● EXTRACT TO READ
[Start of section]
121-055 Keeping the Body in Mind

Availability

2nd and 3rd year

Credit Points

12.5

Coordinator

To be advised

Semester

Not Offered (view timetable)

Subject Description

This subject is an introduction to the key concepts and debates in medical anthropology. We examine the way in which knowledge about health, sickness and healing is the product of specific, historical, social and cultural contexts. The body is the site for knowledge and experience about sickness and healing and accordingly we examine the way that concepts about the body in health and sickness are related to cultural, social and political formations and values. Our own culture and predominant medical system (biomedicine) is examined in the latter part of the subject in order to understand how our assumptions about the body, self, and sickness are neither natural nor neutral, but are culturally embedded and intimately linked with relations of power. Examples may include shamanism, witchcraft, Ayurvedic medicine, ethnopsychiatry and cyberbodies.
[End of section]
● SUPPLIED MATERIAL
[Start of section]
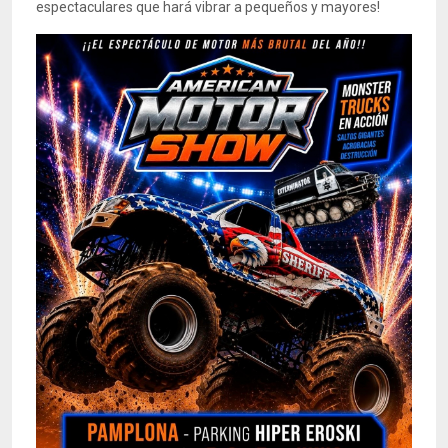
espectaculares que hará vibrar a pequeños y mayores!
[End of section]
● TASK GOAL
Copy the passage of the subject description word for word, starting at "Subject Description" and ending at "ethnopsychiatry and cyberbodies.". The material isn't needed for this work.

● RESULT BELOW
Subject Description

This subject is an introduction to the key concepts and debates in medical anthropology. We examine the way in which knowledge about health, sickness and healing is the product of specific, historical, social and cultural contexts. The body is the site for knowledge and experience about sickness and healing and accordingly we examine the way that concepts about the body in health and sickness are related to cultural, social and political formations and values. Our own culture and predominant medical system (biomedicine) is examined in the latter part of the subject in order to understand how our assumptions about the body, self, and sickness are neither natural nor neutral, but are culturally embedded and intimately linked with relations of power. Examples may include shamanism, witchcraft, Ayurvedic medicine, ethnopsychiatry and cyberbodies.